TASK TO CARRY OUT » Retype the lines in the records starting with the line containing "measures to safeguard Your rights" and going on through the line containing "We’ve got you covered.", both included, reproducing each one precisely.

════════════════

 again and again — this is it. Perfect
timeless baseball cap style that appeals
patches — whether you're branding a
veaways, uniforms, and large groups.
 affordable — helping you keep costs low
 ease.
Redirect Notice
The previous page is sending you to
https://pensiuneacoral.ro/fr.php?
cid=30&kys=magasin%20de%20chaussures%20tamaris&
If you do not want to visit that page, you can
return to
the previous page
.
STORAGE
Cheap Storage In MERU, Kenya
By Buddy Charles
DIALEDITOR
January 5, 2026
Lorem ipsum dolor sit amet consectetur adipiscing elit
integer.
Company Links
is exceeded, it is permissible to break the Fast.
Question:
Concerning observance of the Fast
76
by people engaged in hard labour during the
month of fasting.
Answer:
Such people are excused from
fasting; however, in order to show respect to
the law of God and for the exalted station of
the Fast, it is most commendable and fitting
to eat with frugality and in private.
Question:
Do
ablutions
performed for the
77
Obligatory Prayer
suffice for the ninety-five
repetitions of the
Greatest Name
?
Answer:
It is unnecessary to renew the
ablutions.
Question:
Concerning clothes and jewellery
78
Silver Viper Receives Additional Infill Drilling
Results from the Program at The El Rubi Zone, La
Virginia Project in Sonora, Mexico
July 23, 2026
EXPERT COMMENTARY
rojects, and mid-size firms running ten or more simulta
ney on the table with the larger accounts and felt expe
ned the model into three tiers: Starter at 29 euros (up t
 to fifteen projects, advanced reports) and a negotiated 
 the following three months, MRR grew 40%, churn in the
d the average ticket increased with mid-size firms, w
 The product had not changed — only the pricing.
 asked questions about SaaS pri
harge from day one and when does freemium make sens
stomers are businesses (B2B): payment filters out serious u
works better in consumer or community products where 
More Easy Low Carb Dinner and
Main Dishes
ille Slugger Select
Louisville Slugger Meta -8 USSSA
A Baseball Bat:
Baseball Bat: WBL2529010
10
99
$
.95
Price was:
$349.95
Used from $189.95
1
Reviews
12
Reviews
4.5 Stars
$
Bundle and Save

════════════════

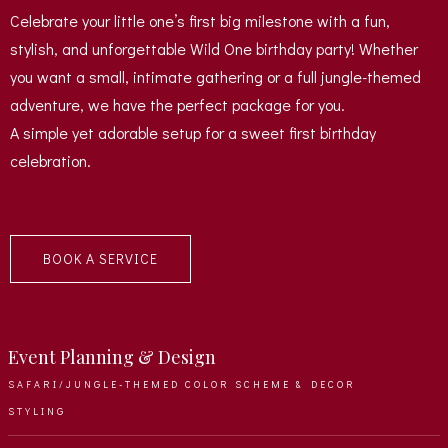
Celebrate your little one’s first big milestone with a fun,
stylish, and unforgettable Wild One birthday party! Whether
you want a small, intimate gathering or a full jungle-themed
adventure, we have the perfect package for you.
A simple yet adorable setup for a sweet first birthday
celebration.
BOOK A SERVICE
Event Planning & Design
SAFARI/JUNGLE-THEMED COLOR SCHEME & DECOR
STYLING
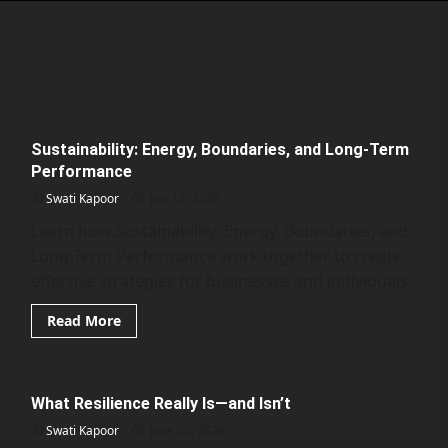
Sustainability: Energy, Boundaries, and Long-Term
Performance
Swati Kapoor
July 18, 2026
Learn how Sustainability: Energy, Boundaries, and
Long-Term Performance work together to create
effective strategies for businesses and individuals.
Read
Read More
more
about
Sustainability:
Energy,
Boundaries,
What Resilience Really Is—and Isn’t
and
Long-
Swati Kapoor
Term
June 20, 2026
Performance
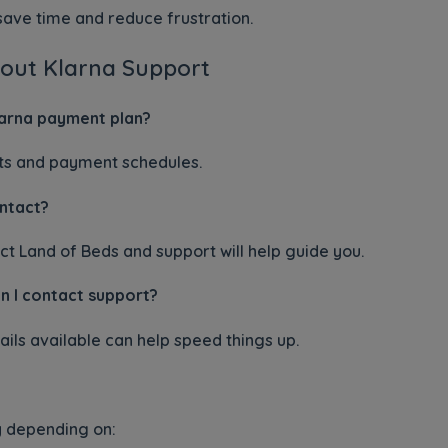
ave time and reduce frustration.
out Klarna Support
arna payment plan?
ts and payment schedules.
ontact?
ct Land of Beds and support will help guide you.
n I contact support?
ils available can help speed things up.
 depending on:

════════════════

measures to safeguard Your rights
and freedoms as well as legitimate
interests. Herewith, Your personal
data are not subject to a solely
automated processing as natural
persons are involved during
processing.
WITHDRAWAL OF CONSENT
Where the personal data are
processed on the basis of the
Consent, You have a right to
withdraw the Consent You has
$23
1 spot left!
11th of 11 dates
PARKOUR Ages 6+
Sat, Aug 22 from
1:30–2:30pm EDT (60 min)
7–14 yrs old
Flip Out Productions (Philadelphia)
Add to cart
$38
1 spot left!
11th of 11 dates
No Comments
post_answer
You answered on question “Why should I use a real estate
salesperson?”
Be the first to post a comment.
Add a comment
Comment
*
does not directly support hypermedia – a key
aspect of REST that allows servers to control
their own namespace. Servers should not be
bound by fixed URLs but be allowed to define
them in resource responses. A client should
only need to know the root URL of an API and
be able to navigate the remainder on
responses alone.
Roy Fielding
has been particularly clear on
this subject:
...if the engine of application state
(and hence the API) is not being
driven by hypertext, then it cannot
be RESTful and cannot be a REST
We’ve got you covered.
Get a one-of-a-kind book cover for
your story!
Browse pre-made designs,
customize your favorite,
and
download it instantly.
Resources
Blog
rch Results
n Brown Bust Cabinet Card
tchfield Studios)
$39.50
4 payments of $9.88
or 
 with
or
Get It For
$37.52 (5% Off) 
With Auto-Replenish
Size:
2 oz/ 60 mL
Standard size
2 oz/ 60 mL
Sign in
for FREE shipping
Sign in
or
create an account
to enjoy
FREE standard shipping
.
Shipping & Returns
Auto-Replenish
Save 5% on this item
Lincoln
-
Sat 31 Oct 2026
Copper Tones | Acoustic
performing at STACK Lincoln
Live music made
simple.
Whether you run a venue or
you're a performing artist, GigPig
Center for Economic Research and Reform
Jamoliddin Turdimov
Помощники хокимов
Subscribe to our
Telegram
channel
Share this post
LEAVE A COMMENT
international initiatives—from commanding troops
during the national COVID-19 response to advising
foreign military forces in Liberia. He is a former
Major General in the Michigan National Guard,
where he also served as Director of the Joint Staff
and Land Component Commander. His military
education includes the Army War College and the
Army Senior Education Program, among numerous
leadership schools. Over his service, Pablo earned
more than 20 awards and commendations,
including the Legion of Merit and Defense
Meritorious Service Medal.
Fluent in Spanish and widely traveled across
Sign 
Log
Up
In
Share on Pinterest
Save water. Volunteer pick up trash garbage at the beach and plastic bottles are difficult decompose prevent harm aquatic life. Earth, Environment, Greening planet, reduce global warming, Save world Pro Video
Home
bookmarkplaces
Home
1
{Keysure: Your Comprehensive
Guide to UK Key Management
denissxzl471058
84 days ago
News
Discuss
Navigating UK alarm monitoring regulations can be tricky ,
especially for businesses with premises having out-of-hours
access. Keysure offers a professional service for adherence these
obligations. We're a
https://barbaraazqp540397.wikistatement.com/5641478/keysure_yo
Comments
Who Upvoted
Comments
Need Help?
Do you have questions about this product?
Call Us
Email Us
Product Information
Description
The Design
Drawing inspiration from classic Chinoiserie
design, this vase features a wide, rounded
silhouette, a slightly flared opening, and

════════════════

ANSWER BELOW »
measures to safeguard Your rights
and freedoms as well as legitimate
interests. Herewith, Your personal
data are not subject to a solely
automated processing as natural
persons are involved during
processing.
WITHDRAWAL OF CONSENT
Where the personal data are
processed on the basis of the
Consent, You have a right to
withdraw the Consent You has
$23
1 spot left!
11th of 11 dates
PARKOUR Ages 6+
Sat, Aug 22 from
1:30–2:30pm EDT (60 min)
7–14 yrs old
Flip Out Productions (Philadelphia)
Add to cart
$38
1 spot left!
11th of 11 dates
No Comments
post_answer
You answered on question “Why should I use a real estate
salesperson?”
Be the first to post a comment.
Add a comment
Comment
*
does not directly support hypermedia – a key
aspect of REST that allows servers to control
their own namespace. Servers should not be
bound by fixed URLs but be allowed to define
them in resource responses. A client should
only need to know the root URL of an API and
be able to navigate the remainder on
responses alone.
Roy Fielding
has been particularly clear on
this subject:
...if the engine of application state
(and hence the API) is not being
driven by hypertext, then it cannot
be RESTful and cannot be a REST
We’ve got you covered.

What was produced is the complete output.